Start of Passage for review

# Musicians who use computers... favourite DAW software?



## The-Real-Syko (Nov 26, 2009)

I was just wondering, because I see a lot of "Wat iz de best daw?" on music forums around the place, and I was just curious to see what you guys use. Not even electronic musicians, RL instruments need to be recorded and mixed somehow  Personally, I recently got engaged to Cakewalk Sonar, although I've been using magazine freebie Computer Muzys for quite a while now. It took a while to get there though, I also tried Sony ACID (useless for MIDI) Reaper (couldn't get my head around it) and Ableton Live (great for performance, awful for composing). I've also watched a guy use Pro Tools for about a week as work experience (I got free music!).

So whut's on your hard drive?


----------



## Bittertooth (Nov 26, 2009)

I always use FL Studio for my songs.


----------



## randomonlooker (Nov 29, 2009)

Even if I don't upload stuff that I make with it, I use Sonar, I simply love how it allows you to put envelopes for the mix of effects with each track.
But if I ever needed a real professional set-up I wouldn't think twice about getting Pro-tools, it is the bomb, but for smaller home studios it is a bit much.


----------



## Duality Jack (Nov 29, 2009)

End of Passage for review
Start of Source data

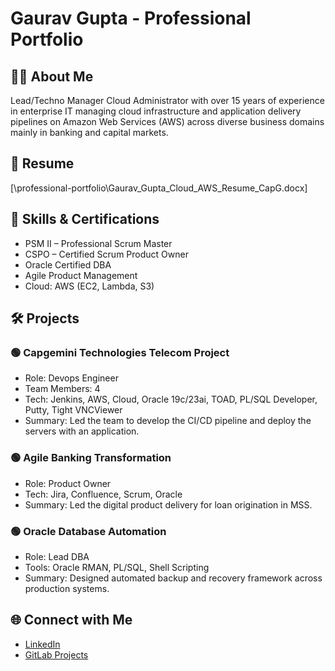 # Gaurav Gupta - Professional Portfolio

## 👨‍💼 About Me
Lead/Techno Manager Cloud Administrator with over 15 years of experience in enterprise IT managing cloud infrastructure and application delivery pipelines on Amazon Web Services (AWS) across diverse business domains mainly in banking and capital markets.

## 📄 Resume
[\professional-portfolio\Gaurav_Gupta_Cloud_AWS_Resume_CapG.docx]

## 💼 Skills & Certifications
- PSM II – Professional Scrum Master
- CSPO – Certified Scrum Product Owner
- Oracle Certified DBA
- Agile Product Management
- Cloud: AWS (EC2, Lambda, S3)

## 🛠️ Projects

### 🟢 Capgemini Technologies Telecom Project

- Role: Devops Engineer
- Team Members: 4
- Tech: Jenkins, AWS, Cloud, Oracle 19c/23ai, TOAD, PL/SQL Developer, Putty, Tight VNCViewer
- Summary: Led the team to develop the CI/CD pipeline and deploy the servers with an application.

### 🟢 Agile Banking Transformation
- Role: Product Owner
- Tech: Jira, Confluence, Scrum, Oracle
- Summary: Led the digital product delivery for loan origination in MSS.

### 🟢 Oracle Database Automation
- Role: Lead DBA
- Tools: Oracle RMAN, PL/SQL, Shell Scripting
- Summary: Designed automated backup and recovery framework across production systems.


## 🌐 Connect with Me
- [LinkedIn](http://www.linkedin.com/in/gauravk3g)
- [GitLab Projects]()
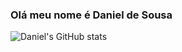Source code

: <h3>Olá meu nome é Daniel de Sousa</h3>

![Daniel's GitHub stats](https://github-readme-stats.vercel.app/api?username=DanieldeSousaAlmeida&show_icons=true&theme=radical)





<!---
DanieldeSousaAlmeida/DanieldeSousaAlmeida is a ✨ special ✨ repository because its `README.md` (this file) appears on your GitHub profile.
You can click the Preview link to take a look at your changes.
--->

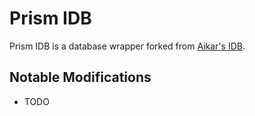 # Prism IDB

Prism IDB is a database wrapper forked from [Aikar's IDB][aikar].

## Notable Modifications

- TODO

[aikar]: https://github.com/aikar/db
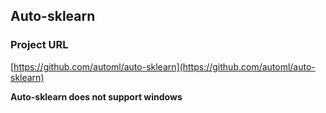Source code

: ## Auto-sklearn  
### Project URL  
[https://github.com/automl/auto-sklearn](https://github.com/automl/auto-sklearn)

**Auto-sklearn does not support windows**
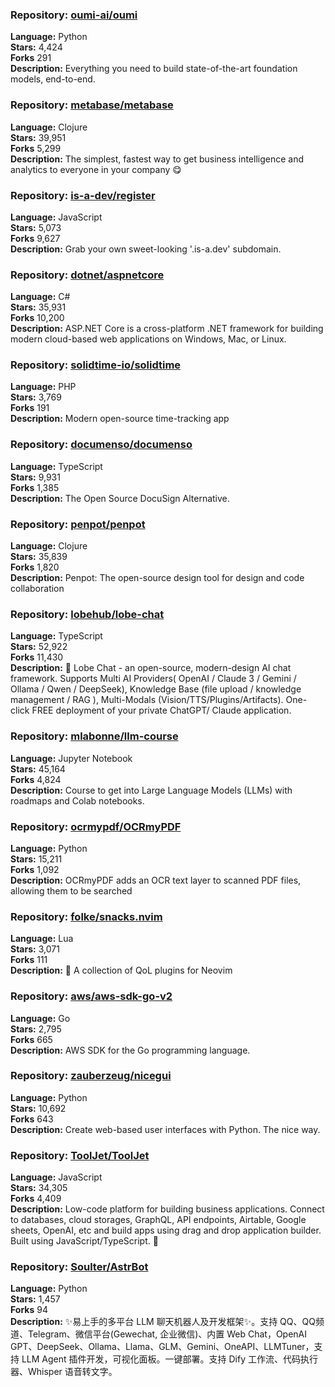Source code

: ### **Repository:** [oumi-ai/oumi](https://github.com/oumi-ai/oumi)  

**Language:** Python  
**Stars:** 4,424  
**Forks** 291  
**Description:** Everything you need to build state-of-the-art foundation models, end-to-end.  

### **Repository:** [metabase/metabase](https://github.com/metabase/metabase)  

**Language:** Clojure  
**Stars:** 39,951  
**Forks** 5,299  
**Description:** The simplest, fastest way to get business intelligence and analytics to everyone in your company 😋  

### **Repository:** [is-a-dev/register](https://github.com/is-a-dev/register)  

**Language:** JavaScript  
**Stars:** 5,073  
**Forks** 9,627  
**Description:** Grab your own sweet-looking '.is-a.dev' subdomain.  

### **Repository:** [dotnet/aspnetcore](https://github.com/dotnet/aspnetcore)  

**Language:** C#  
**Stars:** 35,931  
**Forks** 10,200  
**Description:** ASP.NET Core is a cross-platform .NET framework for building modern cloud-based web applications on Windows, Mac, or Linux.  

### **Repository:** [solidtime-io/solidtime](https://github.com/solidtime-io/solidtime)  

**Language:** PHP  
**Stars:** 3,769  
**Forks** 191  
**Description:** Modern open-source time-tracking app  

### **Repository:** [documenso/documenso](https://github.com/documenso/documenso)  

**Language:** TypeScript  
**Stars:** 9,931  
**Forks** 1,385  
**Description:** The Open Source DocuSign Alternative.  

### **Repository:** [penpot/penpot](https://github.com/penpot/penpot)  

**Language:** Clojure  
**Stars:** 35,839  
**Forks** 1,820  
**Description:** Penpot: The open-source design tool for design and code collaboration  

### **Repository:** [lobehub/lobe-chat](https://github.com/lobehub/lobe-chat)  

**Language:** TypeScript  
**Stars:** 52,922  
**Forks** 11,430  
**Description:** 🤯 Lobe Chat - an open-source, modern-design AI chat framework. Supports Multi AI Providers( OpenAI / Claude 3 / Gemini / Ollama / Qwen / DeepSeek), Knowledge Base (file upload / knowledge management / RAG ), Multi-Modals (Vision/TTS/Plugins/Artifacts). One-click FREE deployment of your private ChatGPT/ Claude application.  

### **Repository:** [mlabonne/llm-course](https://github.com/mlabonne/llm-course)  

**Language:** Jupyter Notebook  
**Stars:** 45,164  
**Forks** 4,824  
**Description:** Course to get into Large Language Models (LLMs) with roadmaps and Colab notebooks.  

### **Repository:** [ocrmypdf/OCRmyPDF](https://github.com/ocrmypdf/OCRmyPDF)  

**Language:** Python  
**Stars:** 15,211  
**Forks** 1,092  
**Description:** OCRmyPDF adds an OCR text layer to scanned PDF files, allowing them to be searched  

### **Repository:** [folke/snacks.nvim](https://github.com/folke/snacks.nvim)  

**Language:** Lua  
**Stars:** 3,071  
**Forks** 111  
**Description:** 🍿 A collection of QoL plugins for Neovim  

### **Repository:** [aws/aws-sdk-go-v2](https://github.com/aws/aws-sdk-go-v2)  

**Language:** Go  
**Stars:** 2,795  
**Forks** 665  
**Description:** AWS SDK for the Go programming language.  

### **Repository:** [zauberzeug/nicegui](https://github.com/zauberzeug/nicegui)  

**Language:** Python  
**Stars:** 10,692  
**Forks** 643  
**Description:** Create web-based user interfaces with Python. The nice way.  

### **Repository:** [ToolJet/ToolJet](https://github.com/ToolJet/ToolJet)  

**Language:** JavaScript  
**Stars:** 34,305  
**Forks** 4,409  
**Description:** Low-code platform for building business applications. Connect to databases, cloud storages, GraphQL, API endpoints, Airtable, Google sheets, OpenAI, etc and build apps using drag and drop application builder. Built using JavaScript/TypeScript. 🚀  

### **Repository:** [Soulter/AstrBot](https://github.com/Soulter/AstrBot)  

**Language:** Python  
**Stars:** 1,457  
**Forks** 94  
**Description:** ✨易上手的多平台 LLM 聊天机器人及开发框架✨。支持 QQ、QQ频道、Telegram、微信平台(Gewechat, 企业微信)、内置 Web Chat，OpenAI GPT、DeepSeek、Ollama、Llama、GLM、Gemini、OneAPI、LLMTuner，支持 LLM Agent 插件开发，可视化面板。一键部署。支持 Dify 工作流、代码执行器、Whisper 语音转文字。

End of Source data

Tasks to carry out:
1 - Echo the source text of the records, from their first line through the line that holds "# Prism IDB", both included. Leave out the pictures.
2 - Carry on the forum thread about favorite DAW software from the point where it stops.
The records have no connection to the forum thread about DAW software.

Results of the tasks:
1 -
 # Gaurav Gupta - Professional Portfolio

## 👨‍💼 About Me
Lead/Techno Manager Cloud Administrator with over 15 years of experience in enterprise IT managing cloud infrastructure and application delivery pipelines on Amazon Web Services (AWS) across diverse business domains mainly in banking and capital markets.

## 📄 Resume
[\professional-portfolio\Gaurav_Gupta_Cloud_AWS_Resume_CapG.docx]

## 💼 Skills & Certifications
- PSM II – Professional Scrum Master
- CSPO – Certified Scrum Product Owner
- Oracle Certified DBA
- Agile Product Management
- Cloud: AWS (EC2, Lambda, S3)

## 🛠️ Projects

### 🟢 Capgemini Technologies Telecom Project

- Role: Devops Engineer
- Team Members: 4
- Tech: Jenkins, AWS, Cloud, Oracle 19c/23ai, TOAD, PL/SQL Developer, Putty, Tight VNCViewer
- Summary: Led the team to develop the CI/CD pipeline and deploy the servers with an application.

### 🟢 Agile Banking Transformation
- Role: Product Owner
- Tech: Jira, Confluence, Scrum, Oracle
- Summary: Led the digital product delivery for loan origination in MSS.

### 🟢 Oracle Database Automation
- Role: Lead DBA
- Tools: Oracle RMAN, PL/SQL, Shell Scripting
- Summary: Designed automated backup and recovery framework across production systems.


## 🌐 Connect with Me
- [LinkedIn](http://www.linkedin.com/in/gauravk3g)
- [GitLab Projects]()
Source code

: <h3>Olá meu nome é Daniel de Sousa</h3>

![Daniel's GitHub stats](https://github-readme-stats.vercel.app/api?username=DanieldeSousaAlmeida&show_icons=true&theme=radical)





<!---
DanieldeSousaAlmeida/DanieldeSousaAlmeida is a ✨ special ✨ repository because its `README.md` (this file) appears on your GitHub profile.
You can click the Preview link to take a look at your changes.
--->

 # Prism IDB

2 -
Reaper audio is primo shit. 
http://www.reaper.fm/
I used it to no end now with a 64 bit version which I have been told is an Audio Tech's wet dream.


----------



## JMAA (Nov 29, 2009)

I use FL Studio all the way.


----------



## protocollie (Dec 12, 2009)

Ableton live. I don't know why you think it's a awful for producing, estimates are about 80% of music on beatport is puked out of someone's copy of ableton live :]


----------



## Tovarich Volk (Dec 12, 2009)

Check out SAW Studio. THe techniques are a little differant, but it's really fast due to being written entirely in Assember. --The PDF manual for the studio is actually larger than the program!


----------



## Plantar (Dec 13, 2009)

I use FL Studio to make drums, mix, add effects, Audacity to record. All of my guitar effects are digital, in which I use VST Host for. So many possibilities with it.

As my guitar input, I've got Fast Track USB.


----------



## Diego117 (Dec 18, 2009)

I want Pro-Tools but right now I'm stuck with Garage Band. It's not that bad. It get's the job done. I use Guitar Rig 3 for effects and what not.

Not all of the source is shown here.